- GIVEN DATA
┌──

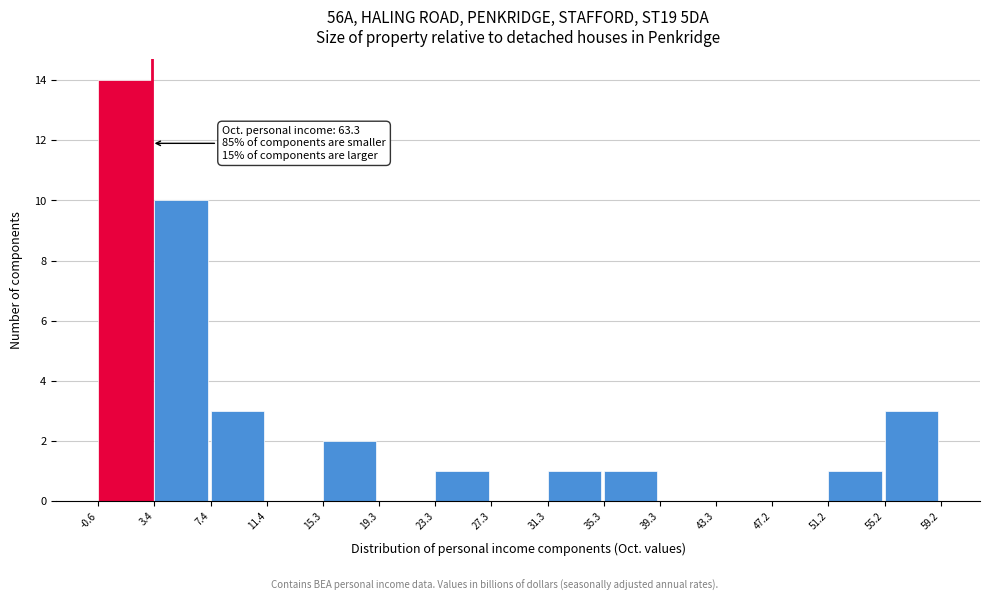

Which range on the x-axis has the tallest bar?

-0.6 to 3.4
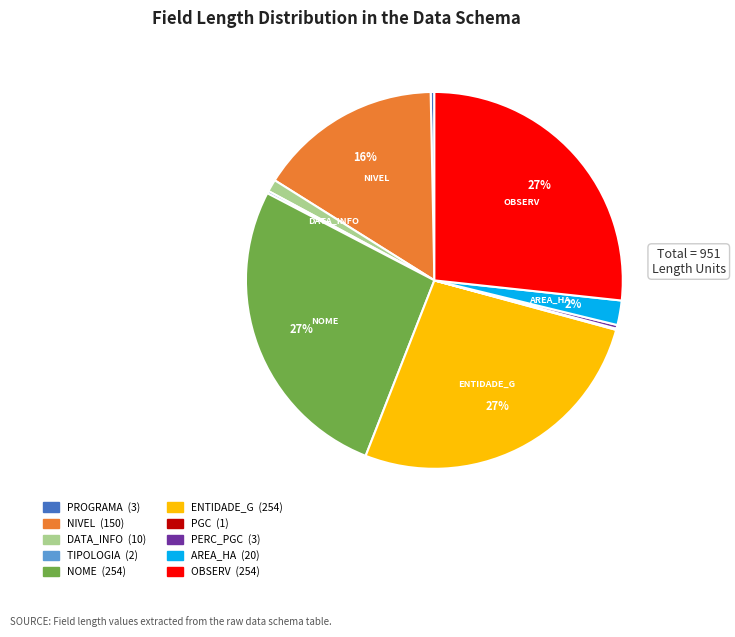

Is there any slice that represents more than half of the pie?

No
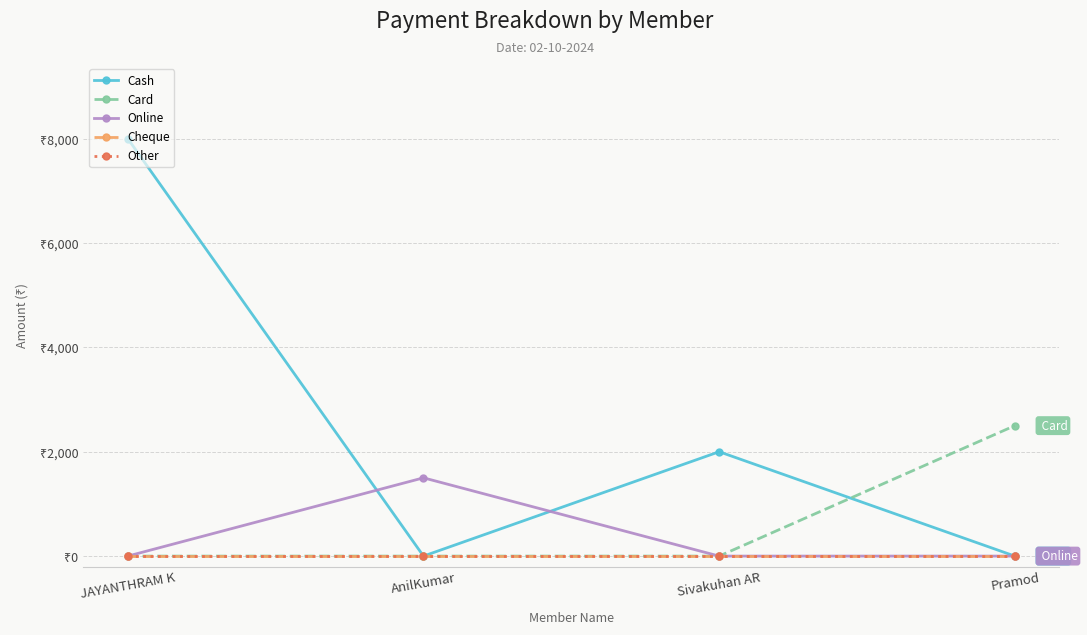

What is the sum of all Online values?

1500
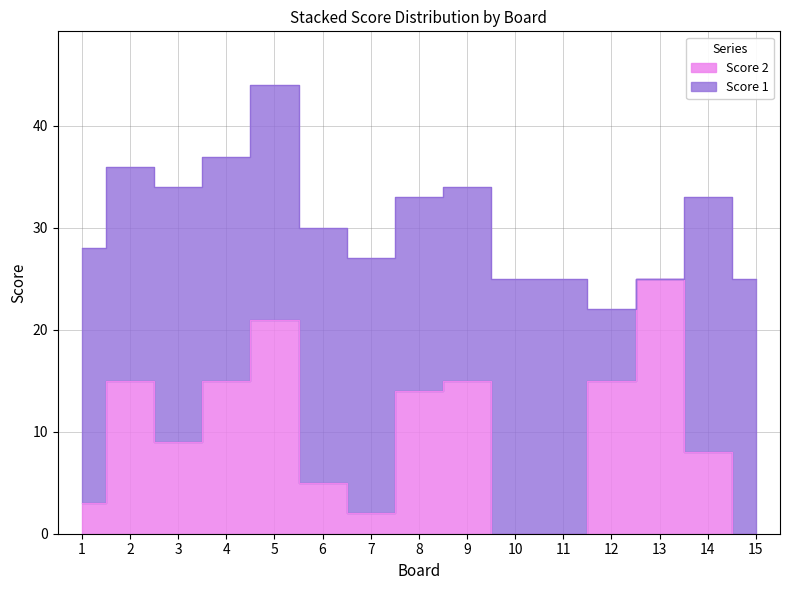

List the labels in order of value, largest first.

13, 5, 2, 4, 9, 12, 8, 3, 14, 6, 1, 7, 10, 11, 15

└──

- INSTRUCTION
Please arrange the records above as a numbered list, leaving out blank lines and the pictures.

- OUTPUT FOR THIS TASK
1. Which range on the x-axis has the tallest bar?
2. -0.6 to 3.4
3. Is there any slice that represents more than half of the pie?
4. No
5. What is the sum of all Online values?
6. 1500
7. List the labels in order of value, largest first.
8. 13, 5, 2, 4, 9, 12, 8, 3, 14, 6, 1, 7, 10, 11, 15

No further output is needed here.